→ Prompt
Find every line in the data below that contains the string "area", and copy each of those lines in full.

→ Exercise material
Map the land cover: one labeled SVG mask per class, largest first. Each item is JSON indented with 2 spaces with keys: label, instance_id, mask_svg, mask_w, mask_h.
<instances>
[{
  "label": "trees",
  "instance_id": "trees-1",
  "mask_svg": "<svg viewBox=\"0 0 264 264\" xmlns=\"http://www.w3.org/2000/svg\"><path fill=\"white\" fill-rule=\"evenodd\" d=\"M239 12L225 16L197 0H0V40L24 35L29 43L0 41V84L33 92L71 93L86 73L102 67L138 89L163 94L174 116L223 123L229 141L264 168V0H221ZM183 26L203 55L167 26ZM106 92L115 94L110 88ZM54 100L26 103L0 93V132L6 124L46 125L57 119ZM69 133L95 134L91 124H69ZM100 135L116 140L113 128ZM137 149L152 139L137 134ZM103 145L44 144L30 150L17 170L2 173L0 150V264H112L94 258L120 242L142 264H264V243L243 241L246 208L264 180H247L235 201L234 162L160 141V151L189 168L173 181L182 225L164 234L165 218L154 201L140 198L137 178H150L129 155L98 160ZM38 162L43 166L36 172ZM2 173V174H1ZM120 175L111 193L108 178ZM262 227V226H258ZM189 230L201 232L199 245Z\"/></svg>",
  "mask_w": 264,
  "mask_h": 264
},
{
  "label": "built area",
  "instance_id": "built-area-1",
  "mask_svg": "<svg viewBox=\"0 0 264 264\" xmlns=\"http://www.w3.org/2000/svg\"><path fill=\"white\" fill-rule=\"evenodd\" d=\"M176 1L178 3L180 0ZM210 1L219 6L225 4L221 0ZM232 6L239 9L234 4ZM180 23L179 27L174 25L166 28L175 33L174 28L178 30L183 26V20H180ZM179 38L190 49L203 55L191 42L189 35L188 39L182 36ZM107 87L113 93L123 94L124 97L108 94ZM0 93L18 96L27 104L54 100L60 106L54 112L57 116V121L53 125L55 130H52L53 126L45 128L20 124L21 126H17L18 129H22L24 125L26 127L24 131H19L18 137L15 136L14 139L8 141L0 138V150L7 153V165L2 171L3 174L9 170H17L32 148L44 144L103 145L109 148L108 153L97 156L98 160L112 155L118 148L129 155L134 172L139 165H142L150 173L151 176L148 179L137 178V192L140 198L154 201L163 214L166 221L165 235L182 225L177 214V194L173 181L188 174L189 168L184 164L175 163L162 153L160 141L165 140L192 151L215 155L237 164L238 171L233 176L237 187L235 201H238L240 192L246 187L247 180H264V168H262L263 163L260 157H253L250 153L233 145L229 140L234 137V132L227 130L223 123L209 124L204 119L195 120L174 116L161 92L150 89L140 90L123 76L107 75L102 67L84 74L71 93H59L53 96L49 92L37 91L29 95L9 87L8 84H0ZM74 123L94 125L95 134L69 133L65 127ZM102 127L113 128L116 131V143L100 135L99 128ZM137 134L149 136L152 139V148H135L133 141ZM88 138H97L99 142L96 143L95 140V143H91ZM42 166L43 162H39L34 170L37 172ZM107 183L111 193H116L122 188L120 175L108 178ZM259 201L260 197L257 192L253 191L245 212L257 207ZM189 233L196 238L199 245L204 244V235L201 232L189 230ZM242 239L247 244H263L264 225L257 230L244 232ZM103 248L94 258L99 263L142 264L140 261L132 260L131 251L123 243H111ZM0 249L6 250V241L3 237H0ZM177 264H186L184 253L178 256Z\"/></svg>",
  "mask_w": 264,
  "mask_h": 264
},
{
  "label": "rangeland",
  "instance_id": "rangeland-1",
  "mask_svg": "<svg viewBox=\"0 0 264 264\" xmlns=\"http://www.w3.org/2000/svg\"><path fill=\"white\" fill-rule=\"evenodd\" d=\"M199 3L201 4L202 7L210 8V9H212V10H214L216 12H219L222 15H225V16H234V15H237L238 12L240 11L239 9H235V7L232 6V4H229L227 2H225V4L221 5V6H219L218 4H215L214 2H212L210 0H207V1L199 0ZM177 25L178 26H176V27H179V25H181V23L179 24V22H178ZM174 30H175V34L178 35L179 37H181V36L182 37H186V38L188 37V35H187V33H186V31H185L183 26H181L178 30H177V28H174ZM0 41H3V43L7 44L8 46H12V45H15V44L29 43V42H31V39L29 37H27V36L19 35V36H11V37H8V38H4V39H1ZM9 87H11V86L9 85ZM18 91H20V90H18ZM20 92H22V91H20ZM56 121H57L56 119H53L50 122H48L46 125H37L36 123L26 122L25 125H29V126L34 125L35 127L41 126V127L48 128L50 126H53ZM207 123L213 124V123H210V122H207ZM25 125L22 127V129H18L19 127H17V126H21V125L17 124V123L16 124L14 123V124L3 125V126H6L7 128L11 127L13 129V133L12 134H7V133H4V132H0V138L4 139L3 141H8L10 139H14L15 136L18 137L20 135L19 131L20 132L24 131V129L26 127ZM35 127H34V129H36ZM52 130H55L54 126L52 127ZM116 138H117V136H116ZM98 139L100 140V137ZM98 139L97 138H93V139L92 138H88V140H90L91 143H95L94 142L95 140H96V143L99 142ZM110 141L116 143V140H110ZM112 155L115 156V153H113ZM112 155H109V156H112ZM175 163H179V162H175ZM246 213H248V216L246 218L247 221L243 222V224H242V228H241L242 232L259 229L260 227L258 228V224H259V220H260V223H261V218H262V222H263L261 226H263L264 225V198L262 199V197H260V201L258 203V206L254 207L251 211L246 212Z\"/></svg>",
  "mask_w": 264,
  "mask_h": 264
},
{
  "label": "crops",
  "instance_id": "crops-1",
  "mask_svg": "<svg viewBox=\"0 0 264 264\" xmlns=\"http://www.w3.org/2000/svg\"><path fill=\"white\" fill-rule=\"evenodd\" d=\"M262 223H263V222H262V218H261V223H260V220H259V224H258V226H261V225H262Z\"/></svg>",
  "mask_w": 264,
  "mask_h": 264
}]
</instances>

→ Output below
  "label": "built area",
  "instance_id": "built-area-1",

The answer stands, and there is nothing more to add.